About the logical and physical ways for operator source


#1

Hi, to whom it may concern,

I am now working on implementing a custom operator, which could read an array into memory and call other scripts in C or Python to run clustering algorithm on this array and return the result as the operator’s output. I have seen several previous posts on this forum about customizing the operator.

But I am quite new to SciDB and I didn’t find any documentation about the source code or API of SciDB development. So I could only try to read the code to understand the development way. I have mainly read the code in examples/bestmatch, as well as the aggregate operator. After this, I am still feeling confusing about the logicalXXX.cpp and physicalXXX.cpp.

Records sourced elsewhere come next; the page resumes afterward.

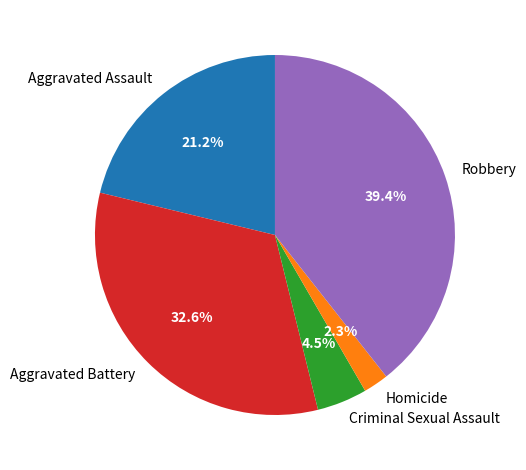

The Homicide slice represents 9% of the pie. True or false?

False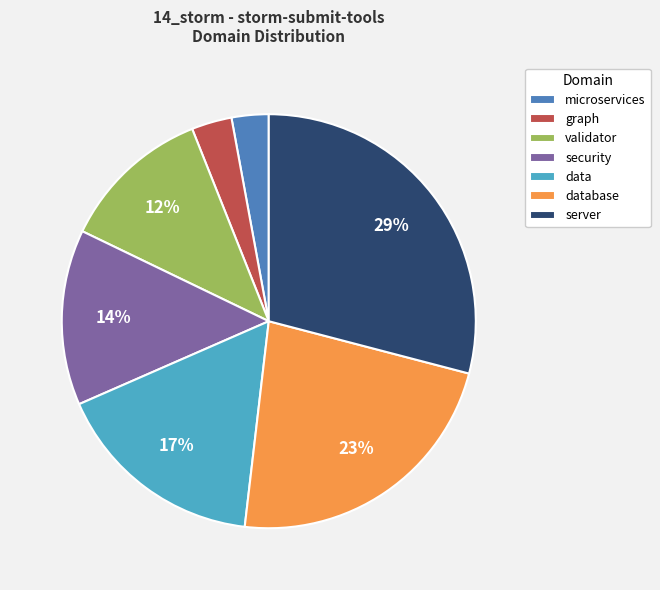

Which slice is the largest?

server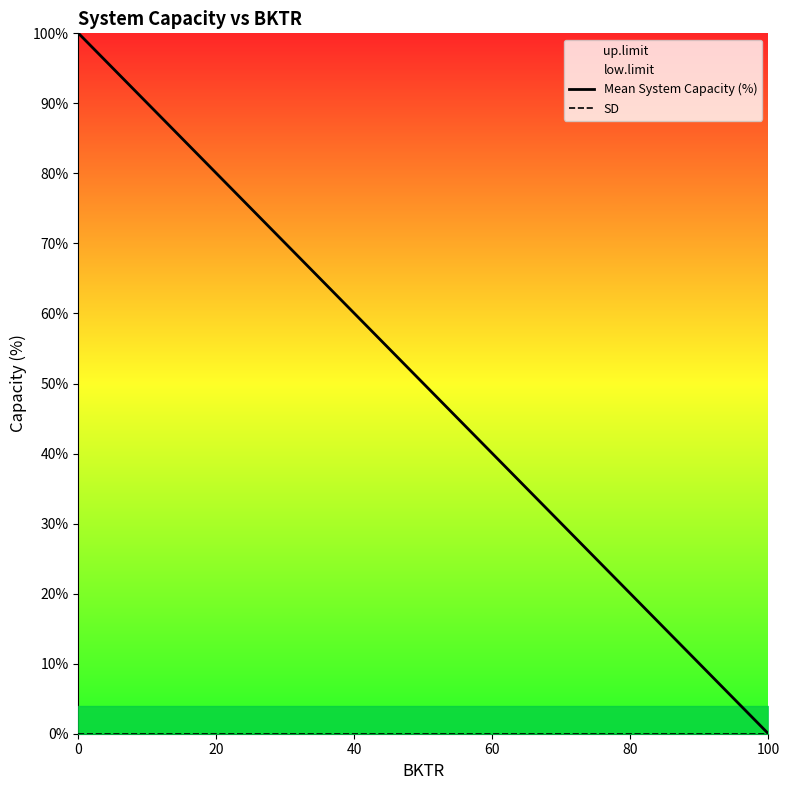

Does the chart have visible grid lines?

No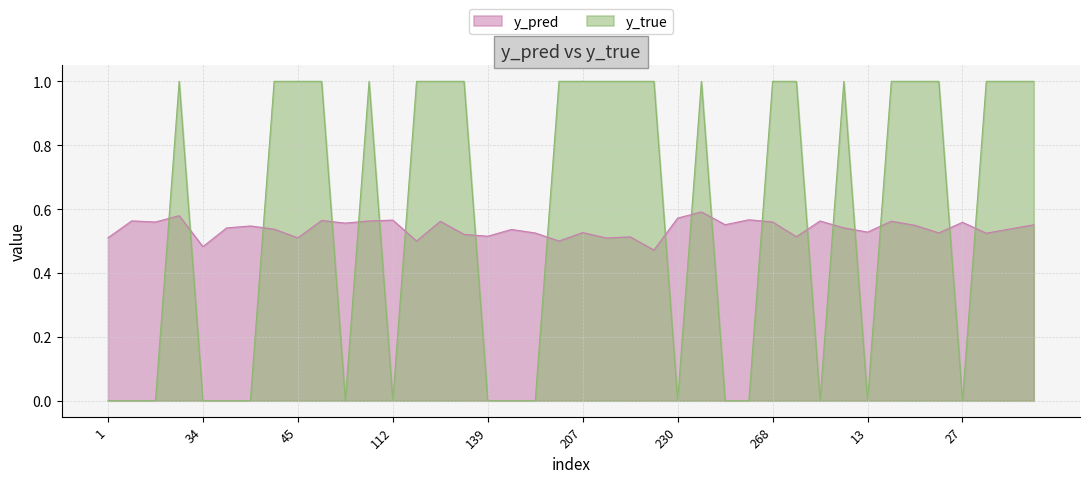

Where is the first local maximum for y_pred?

7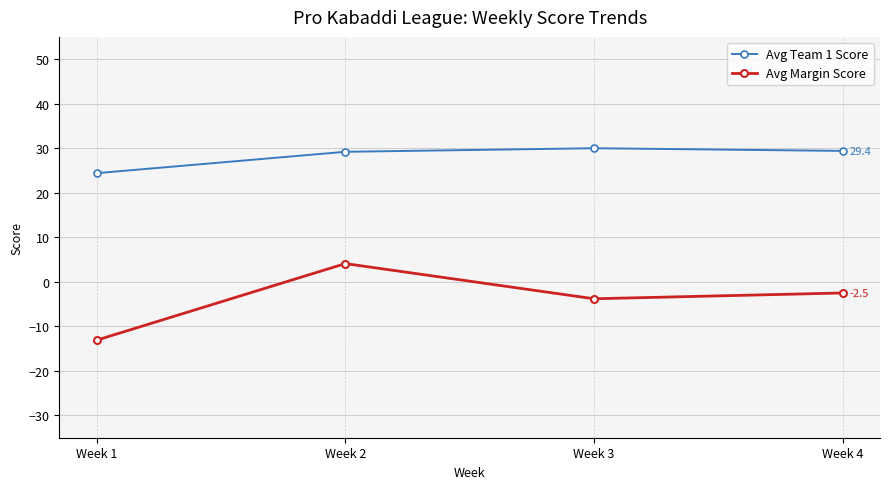

List the series in order of their overall mean, lowest first.

Avg Margin Score, Avg Team 1 Score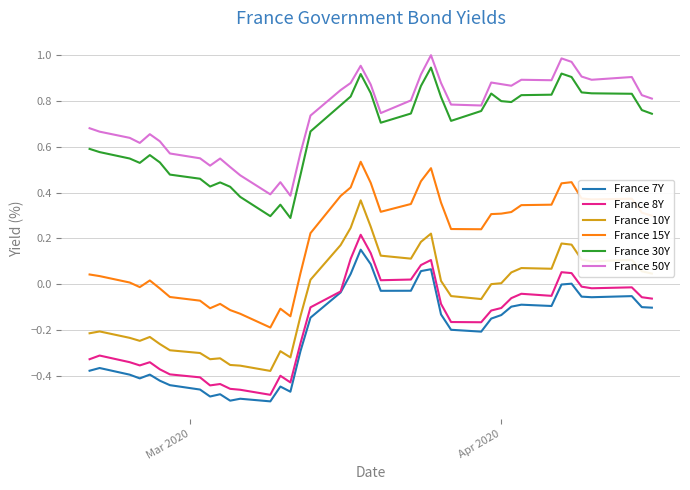

True or false: France 50Y and France 7Y intersect in this chart.

False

What’s the reason to separate the operator function into these two files. I saw the operator"avg" only has logicalXXX.cpp and in inferSchema() it called an existing function in aggregate class to finish the computation. Does is mean I could manipulate date after I load the scidb array into a memory array(true array that I want to compute directly on) inside the function inferSchema(). Thanks.

Also some physicalXXX.cpp has a function named execution. Must it be executed when the operator is called in a query? Where should we call our main computation function? in inferSchema() or execute.


#2

Hello,

You need to provide both, Logical… and Physical… The inferSchema() method just tells the system “what is the shape of the output array”. It does not do the actual computation. The actual computation is done in execute(). You can rely on that execute() will be called on each instance with that instance’s portion of the input array. avg() is a bad example because the optimizer rewrites avg(Array, attribute, dimension) into "aggregate(Array, avg(attribute), dimension).

Also, have you seen this: viewtopic.php?f=18&t=1099 ?

  • Alex Poliakov

#3

Hello! Thanks for your reply!
I have the same question about the logicalXXX.cpp and PhysicalXXX.cpp when I want to add a new UDF like indexlookup().
So, I want to know more about it, but I find that your link is unavailable.
Could you update your URL or give some other information to us?
Thanks so much!!!(^o^)/